WHAT YOU SHOULD DO:
Locate every line in the rows below that contains the word "immediately" and copy each such line in full. Case counts.

RECORDS SHOWN:

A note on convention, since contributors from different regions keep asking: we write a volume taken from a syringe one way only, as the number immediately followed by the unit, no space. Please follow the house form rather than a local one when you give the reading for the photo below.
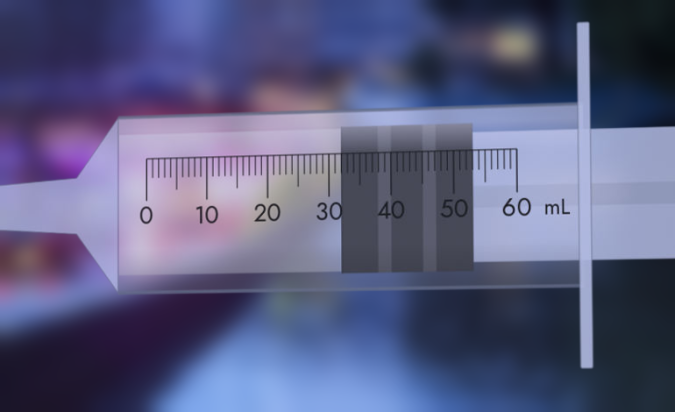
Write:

---

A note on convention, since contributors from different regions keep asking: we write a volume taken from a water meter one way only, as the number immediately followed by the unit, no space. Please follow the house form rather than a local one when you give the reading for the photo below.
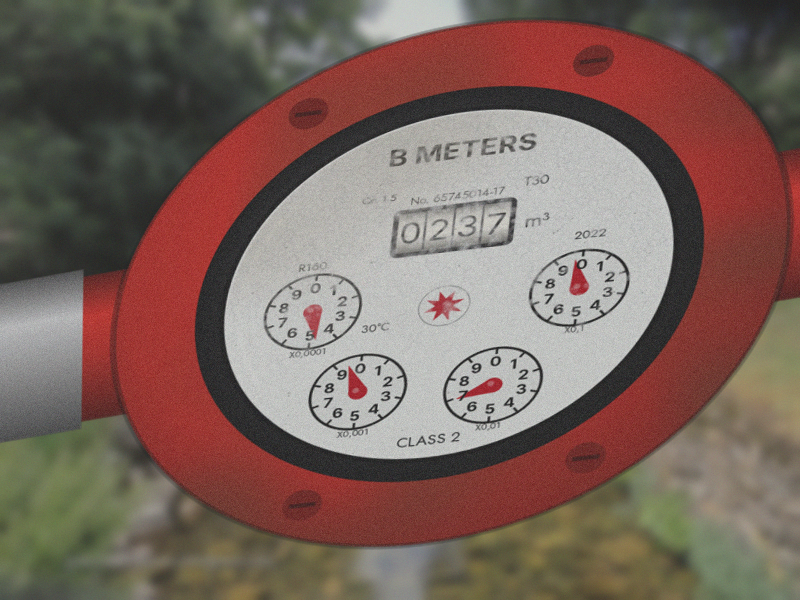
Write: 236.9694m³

...

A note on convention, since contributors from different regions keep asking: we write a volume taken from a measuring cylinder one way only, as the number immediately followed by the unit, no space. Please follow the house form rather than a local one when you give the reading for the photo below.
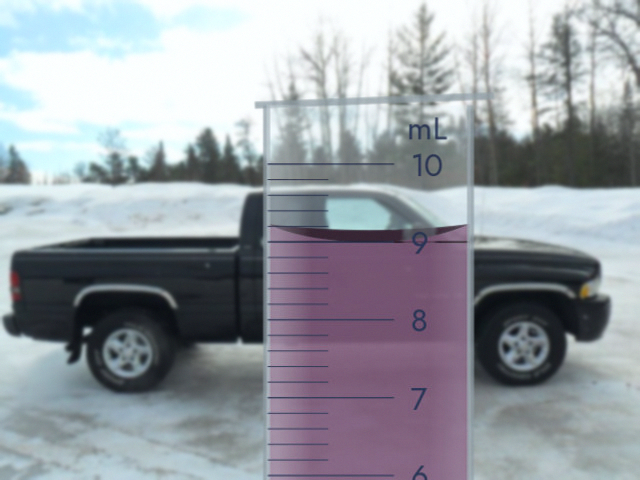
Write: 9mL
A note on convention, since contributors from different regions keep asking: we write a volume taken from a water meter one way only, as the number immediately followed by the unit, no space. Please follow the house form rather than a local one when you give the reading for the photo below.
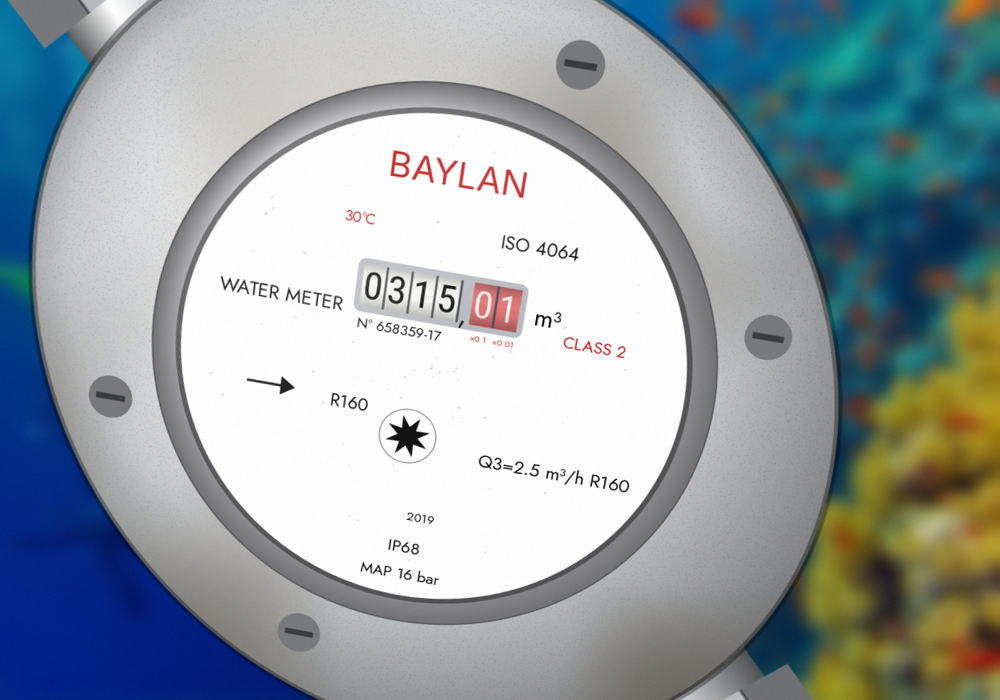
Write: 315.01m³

RESPONSE AREA:
A note on convention, since contributors from different regions keep asking: we write a volume taken from a syringe one way only, as the number immediately followed by the unit, no space. Please follow the house form rather than a local one when you give the reading for the photo below.
A note on convention, since contributors from different regions keep asking: we write a volume taken from a water meter one way only, as the number immediately followed by the unit, no space. Please follow the house form rather than a local one when you give the reading for the photo below.
A note on convention, since contributors from different regions keep asking: we write a volume taken from a measuring cylinder one way only, as the number immediately followed by the unit, no space. Please follow the house form rather than a local one when you give the reading for the photo below.
A note on convention, since contributors from different regions keep asking: we write a volume taken from a water meter one way only, as the number immediately followed by the unit, no space. Please follow the house form rather than a local one when you give the reading for the photo below.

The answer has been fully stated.